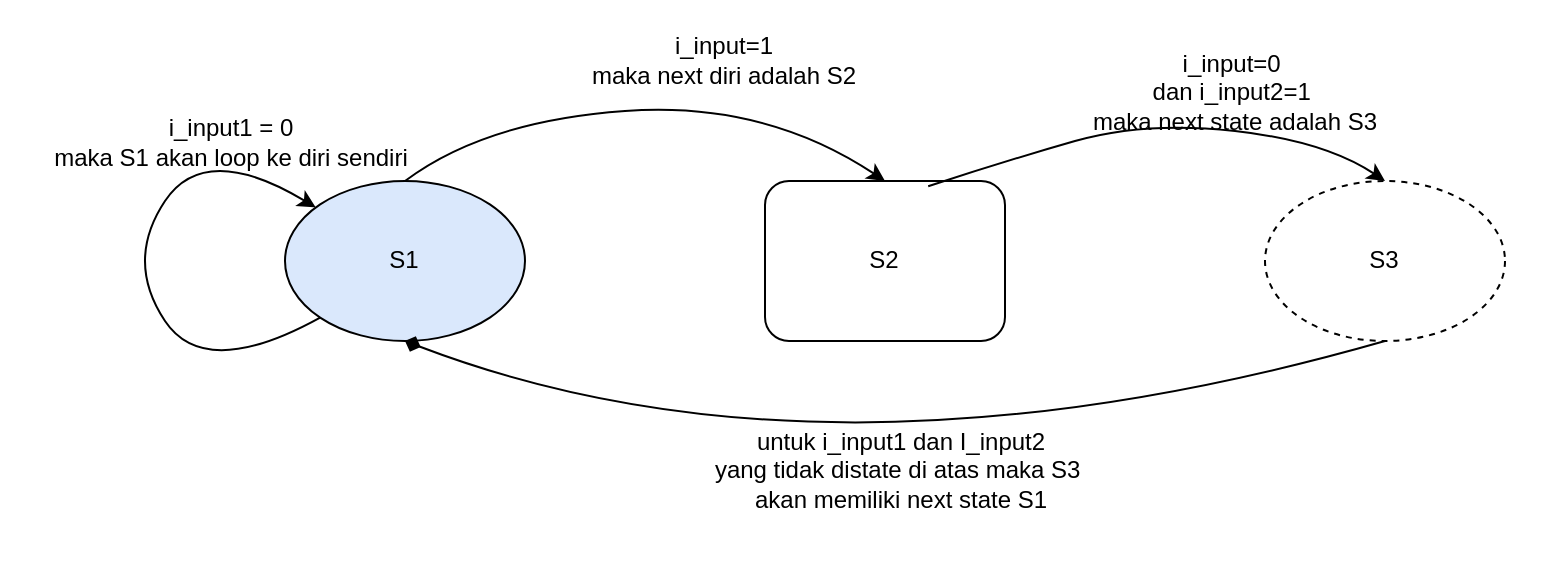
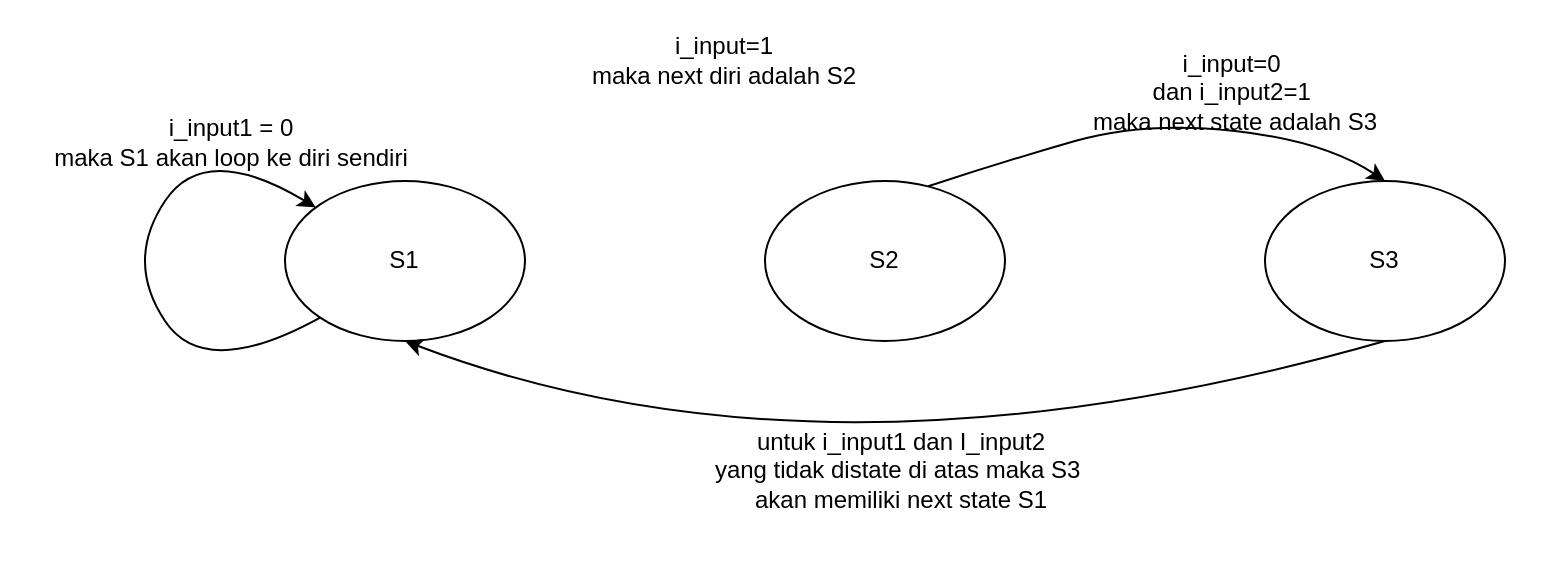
  <mxCell id="0" />
  <mxCell id="1" parent="0" />
- <mxCell id="2" value="S1" style="ellipse;whiteSpace=wrap;html=1;fillColor=#dae8fc;" vertex="1" parent="1"><mxGeometry x="142" y="90" width="120" height="80" as="geometry" /></mxCell>
- <mxCell id="3" value="S2" style="whiteSpace=wrap;html=1;rounded=1;" vertex="1" parent="1"><mxGeometry x="382" y="90" width="120" height="80" as="geometry" /></mxCell>
- <mxCell id="4" value="S3" style="ellipse;whiteSpace=wrap;html=1;dashed=1;" vertex="1" parent="1"><mxGeometry x="632" y="90" width="120" height="80" as="geometry" /></mxCell>
- <mxCell id="5" value="" style="curved=1;endArrow=classic;html=1;exitX=0.5;exitY=0;exitDx=0;exitDy=0;entryX=0.5;entryY=0;entryDx=0;entryDy=0;" edge="1" parent="1" source="2" target="3"><mxGeometry width="50" height="50" relative="1" as="geometry"><mxPoint x="252" y="100" as="sourcePoint" /><mxPoint x="302" y="50" as="targetPoint" /><Array as="points"><mxPoint x="242" y="60" /><mxPoint x="382" y="50" /></Array></mxGeometry></mxCell>
+ <mxCell id="2" value="S1" style="ellipse;whiteSpace=wrap;html=1;" vertex="1" parent="1"><mxGeometry x="142" y="90" width="120" height="80" as="geometry" /></mxCell>
+ <mxCell id="3" value="S2" style="ellipse;whiteSpace=wrap;html=1;" vertex="1" parent="1"><mxGeometry x="382" y="90" width="120" height="80" as="geometry" /></mxCell>
+ <mxCell id="4" value="S3" style="ellipse;whiteSpace=wrap;html=1;" vertex="1" parent="1"><mxGeometry x="632" y="90" width="120" height="80" as="geometry" /></mxCell>
  <mxCell id="6" value="" style="curved=1;endArrow=classic;html=1;exitX=0.68;exitY=0.033;exitDx=0;exitDy=0;exitPerimeter=0;entryX=0.5;entryY=0;entryDx=0;entryDy=0;" edge="1" parent="1" source="3" target="4"><mxGeometry width="50" height="50" relative="1" as="geometry"><mxPoint x="562" y="70" as="sourcePoint" /><mxPoint x="612" y="20" as="targetPoint" /><Array as="points"><mxPoint x="502" y="80" /><mxPoint x="572" y="60" /><mxPoint x="662" y="70" /></Array></mxGeometry></mxCell>
  <mxCell id="7" value="" style="curved=1;endArrow=classic;html=1;exitX=0;exitY=1;exitDx=0;exitDy=0;" edge="1" parent="1" source="2" target="2"><mxGeometry width="50" height="50" relative="1" as="geometry"><mxPoint x="92" y="110" as="sourcePoint" /><mxPoint x="142" y="60" as="targetPoint" /><Array as="points"><mxPoint x="102" y="190" /><mxPoint x="62" y="130" /><mxPoint x="102" y="70" /></Array></mxGeometry></mxCell>
- <mxCell id="8" value="" style="curved=1;endArrow=diamond;html=1;exitX=0.5;exitY=1;exitDx=0;exitDy=0;entryX=0.5;entryY=1;entryDx=0;entryDy=0;" edge="1" parent="1" source="4" target="2"><mxGeometry width="50" height="50" relative="1" as="geometry"><mxPoint x="522" y="270" as="sourcePoint" /><mxPoint x="572" y="220" as="targetPoint" /><Array as="points"><mxPoint x="412" y="250" /></Array></mxGeometry></mxCell>
+ <mxCell id="8" value="" style="curved=1;endArrow=classic;html=1;exitX=0.5;exitY=1;exitDx=0;exitDy=0;entryX=0.5;entryY=1;entryDx=0;entryDy=0;" edge="1" parent="1" source="4" target="2"><mxGeometry width="50" height="50" relative="1" as="geometry"><mxPoint x="522" y="270" as="sourcePoint" /><mxPoint x="572" y="220" as="targetPoint" /><Array as="points"><mxPoint x="412" y="250" /></Array></mxGeometry></mxCell>
  <mxCell id="9" value="i_input=1&lt;br&gt;maka next diri adalah S2" style="text;html=1;strokeColor=none;fillColor=none;align=center;verticalAlign=middle;whiteSpace=wrap;rounded=0;" vertex="1" parent="1"><mxGeometry x="282" y="20" width="160" height="20" as="geometry" /></mxCell>
  <mxCell id="10" value="i_input1 = 0&lt;br&gt;maka S1 akan loop ke diri sendiri" style="text;html=1;align=center;verticalAlign=middle;resizable=0;points=[];autosize=1;" vertex="1" parent="1"><mxGeometry x="20" y="56" width="190" height="30" as="geometry" /></mxCell>
  <mxCell id="11" value="i_input=0&amp;nbsp;&lt;br&gt;dan i_input2=1&amp;nbsp;&lt;br&gt;maka next state adalah S3" style="text;html=1;align=center;verticalAlign=middle;resizable=0;points=[];autosize=1;" vertex="1" parent="1"><mxGeometry x="537" y="21" width="160" height="50" as="geometry" /></mxCell>
  <mxCell id="12" value="untuk i_input1 dan I_input2&lt;br&gt;yang tidak distate di atas maka S3&amp;nbsp;&lt;br&gt;akan memiliki next state S1" style="text;html=1;align=center;verticalAlign=middle;resizable=0;points=[];autosize=1;" vertex="1" parent="1"><mxGeometry x="350" y="210" width="200" height="50" as="geometry" /></mxCell>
================
What you are asked to do:
Locate every line of the listing that contains the string "autosize" and copy each of those lines.

Correct result:
  <mxCell id="10" value="i_input1 = 0&lt;br&gt;maka S1 akan loop ke diri sendiri" style="text;html=1;align=center;verticalAlign=middle;resizable=0;points=[];autosize=1;" vertex="1" parent="1"><mxGeometry x="20" y="56" width="190" height="30" as="geometry" /></mxCell>
  <mxCell id="11" value="i_input=0&amp;nbsp;&lt;br&gt;dan i_input2=1&amp;nbsp;&lt;br&gt;maka next state adalah S3" style="text;html=1;align=center;verticalAlign=middle;resizable=0;points=[];autosize=1;" vertex="1" parent="1"><mxGeometry x="537" y="21" width="160" height="50" as="geometry" /></mxCell>
  <mxCell id="12" value="untuk i_input1 dan I_input2&lt;br&gt;yang tidak distate di atas maka S3&amp;nbsp;&lt;br&gt;akan memiliki next state S1" style="text;html=1;align=center;verticalAlign=middle;resizable=0;points=[];autosize=1;" vertex="1" parent="1"><mxGeometry x="350" y="210" width="200" height="50" as="geometry" /></mxCell>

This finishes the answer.